I can relate to rising premium costs ..$60.

What does your homemade food contain?
Thought about making myself but this seems overwhelming

thx.

msc


----------



## agoldenliferanch (Aug 1, 2008)

After much experimentation and research...this is where I am today (who knows where tomorrow-lol)

I have 4 Goldens - they get turkey necks and my mix in the morning and for dinner. Necks first, then the mix.

Mix consists of Oma's Pride raw mix (10lbs), (a mix of muscle meat, organ meat, bone (80% meat/20% veggies) and a mix I make of yogurt, oatmeal, eggs, blueberries, broccoli, carrots, apples, olive oil, pumpkin. Combine together and it almost lasts a week. A weeks worth of necks, raw mix and my ingredients is averaging about $60 or so a week.


----------



## Guest (Dec 20, 2008)

My two LOVE *Nature's Variety* & *Primal's* raw patties & bones!! YUM!


----------



## Pudden (Dec 28, 2008)

Have any of you used soujourner farms Europa? It's made of air-dried veggies such as sweet potato, carrots, apple, cereley etc and is supposed to be mixed with an equal volume of fresh meat.


----------



## K9 Passion (Jan 2, 2009)

agoldenliferanch said:


> After much experimentation and research...this is where I am today (who knows where tomorrow-lol)
> 
> I have 4 Goldens - they get turkey necks and my mix in the morning and for dinner. Necks first, then the mix.
> 
> Mix consists of Oma's Pride raw mix (10lbs), (a mix of muscle meat, organ meat, bone (80% meat/20% veggies) and a mix I make of yogurt, oatmeal, eggs, blueberries, broccoli, carrots, apples, olive oil, pumpkin. Combine together and it almost lasts a week.
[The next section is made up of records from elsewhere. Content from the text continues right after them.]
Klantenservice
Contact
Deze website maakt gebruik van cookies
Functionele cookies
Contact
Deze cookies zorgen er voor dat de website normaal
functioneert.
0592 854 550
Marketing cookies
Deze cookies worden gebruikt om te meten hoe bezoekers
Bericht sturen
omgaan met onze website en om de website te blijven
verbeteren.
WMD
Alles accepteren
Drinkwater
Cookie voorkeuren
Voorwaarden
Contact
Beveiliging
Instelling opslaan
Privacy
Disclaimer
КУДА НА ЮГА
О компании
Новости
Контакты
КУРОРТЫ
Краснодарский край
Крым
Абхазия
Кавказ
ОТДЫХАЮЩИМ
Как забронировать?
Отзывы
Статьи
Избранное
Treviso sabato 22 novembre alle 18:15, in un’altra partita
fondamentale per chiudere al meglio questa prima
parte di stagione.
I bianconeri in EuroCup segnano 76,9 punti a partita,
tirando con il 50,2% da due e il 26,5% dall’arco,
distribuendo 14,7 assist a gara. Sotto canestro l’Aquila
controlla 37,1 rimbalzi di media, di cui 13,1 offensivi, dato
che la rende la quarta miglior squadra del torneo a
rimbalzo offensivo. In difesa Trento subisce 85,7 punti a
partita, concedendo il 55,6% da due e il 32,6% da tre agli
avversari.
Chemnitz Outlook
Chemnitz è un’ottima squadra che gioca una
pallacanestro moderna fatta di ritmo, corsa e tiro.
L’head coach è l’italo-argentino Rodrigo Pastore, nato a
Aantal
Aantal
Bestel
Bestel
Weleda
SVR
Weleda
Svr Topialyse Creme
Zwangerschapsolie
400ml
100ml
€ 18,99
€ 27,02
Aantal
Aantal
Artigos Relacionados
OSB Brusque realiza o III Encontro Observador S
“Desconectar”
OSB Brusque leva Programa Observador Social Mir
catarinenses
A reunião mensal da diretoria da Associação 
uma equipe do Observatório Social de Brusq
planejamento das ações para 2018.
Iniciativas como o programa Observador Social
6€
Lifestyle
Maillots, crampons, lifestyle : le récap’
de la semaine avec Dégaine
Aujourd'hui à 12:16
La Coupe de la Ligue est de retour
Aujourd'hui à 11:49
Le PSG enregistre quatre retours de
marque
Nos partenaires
A weeks worth of necks, raw mix and my ingredients is averaging about $60 or so a week.


That looks really good.  Do you provide any type of multivitamin/mineral supplement as well?


----------



## Bender (Dec 30, 2008)

It's expensive but easy to feed. If you were to feed a variety of the products (not just chicken and/or beef), and your dog did ok with it then it wouldn't be too bad. My three get raw and I make it myself, one needs more fats and veggies in his diet, one needs some grains, one won't eat strait fish, so I mix the patty with sweet potatoes. They also get different supplements according to their needs. You couldn't do that with an 'all in one' patty like those. Also it has flax in it, some dogs have allergies to all grains. For my old golden for example, she would have some issues with the fruits and flax in the food during the summer when her ears can act up (I make a point of not feeding grains or fruits to her as much in the summer. 

Lana


----------



## agoldenliferanch (Aug 1, 2008)

K9 Passion said:


> That looks really good.  Do you provide any type of multivitamin/mineral supplement as well?


Yes, I use a multivitamin, glucosamine tabs as well as fish oil daily. I use olive oil as the fat source


----------